Título: Ação civil quer responsabilizar Ustra por tortura
Autor: Galhardo, Ricardo
Fonte: O Globo, 16/05/2008, O País, p. 12
Para MPF, Lei da Anistia não perdoa violações de direitos humanos
Ricardo Galhardo
SÃO PAULO. O Ministério Público Federal em São Paulo ajuizou ontem ação civil pública contra os militares reformados Carlos Alberto Brilhante Ustra e Audir Santos Maciel por supostos crimes cometidos durante a ditadura militar (1964-1985). Ustra e Maciel comandaram entre 1970 e 1976 o temido Destacamento de Operações de Informações do Centro de Operações de Defesa Interna (Doi-Codi), em São Paulo. No período, cerca de 7 mil passaram pelo Doi-Codi, e 64 pessoas morreram ou desapareceram. Entre os mortos mais conhecidos estão o jornalista Vladimir Herzog, assassinado em 1975, e o operário Manoel Fiel Filho, em 1976.
Na ação, os procuradores pedem três coisas: que Ustra e Maciel sejam obrigados a reembolsar a União pelas indenizações a ex-presos políticos que passaram pelo Doi-Codi; uma declaração das Forças Armadas de que os dois comandaram um centro de tortura, homicídios e prisões ilegais; e que a União revele nomes e circunstâncias das prisões de todos os mais de 7 mil que passaram pelo local.
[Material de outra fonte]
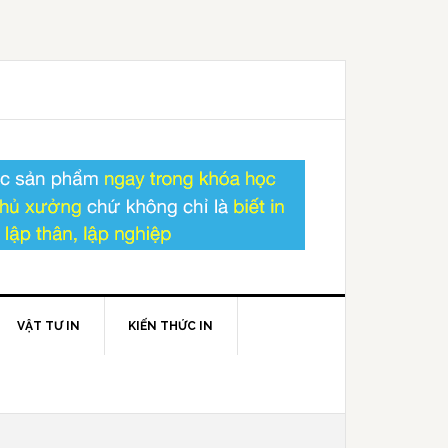
VẬT TƯ IN
KIẾN THỨC IN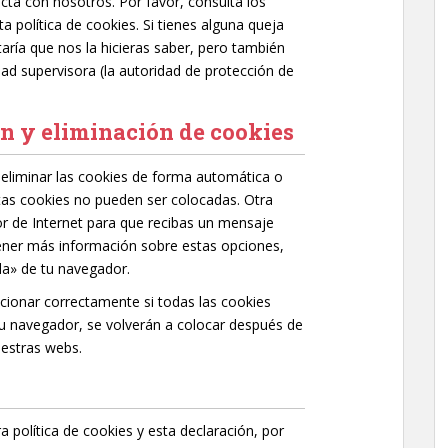
cta con nosotros. Por favor, consulta los
ta política de cookies. Si tienes alguna queja
ría que nos la hicieras saber, pero también
dad supervisora (la autoridad de protección de
ón y eliminación de cookies
a eliminar las cookies de forma automática o
tas cookies no pueden ser colocadas. Otra
r de Internet para que recibas un mensaje
ener más información sobre estas opciones,
da» de tu navegador.
ionar correctamente si todas las cookies
 tu navegador, se volverán a colocar después de
uestras webs.
 política de cookies y esta declaración, por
Mudança de regime não sepulta violações, diz MPF
A ação é histórica, pois os seis procuradores se basearam em princípios do direito internacional e na Constituição Federal para driblar a Lei da Anistia, de 1979: "Com efeito, a responsabilização dos agentes é uma das medidas indispensáveis. Isto, entretanto, pode parecer inusitado, pois foi constituído no imaginário de parte significativa da população um senso de impossibilidade e desnecessidade de promoção da Justiça, principalmente por força da Lei da Anistia", diz a ação.
E segue: "A passagem institucional de um governo de exceção para um democrático não é suficiente para reconciliar a sociedade e sepultar as violações a direitos humanos ocorridos no bojo de conflitos armados ou de regimes autoritários". Para eles, a impunidade aos torturadores do passado estimula a prática no presente.
A argumentação é fruto de um seminário realizado em maio de 2007, com a participação de especialistas estrangeiros em direito internacional, sobre o direito à verdade sobre o que ocorreu nos anos de chumbo. O modelo da ação pode ser replicado em outros estados. Os procuradores também querem ajuizar ações penais.
Como se trata de ação civil, mesmo se condenados, Ustra e Maciel não iriam para a cadeia. O Ministério Público pretende ajuizar ações semelhantes contra outros agentes do Doi-Codi subordinados a Ustra e Maciel. Eles foram os primeiros porque, entre os vivos, ocuparam os mais altos postos hierárquicos. Maciel não foi localizado ontem. O advogado de Ustra, o Paulo Esteves, foi procurado mas não respondeu às ligações.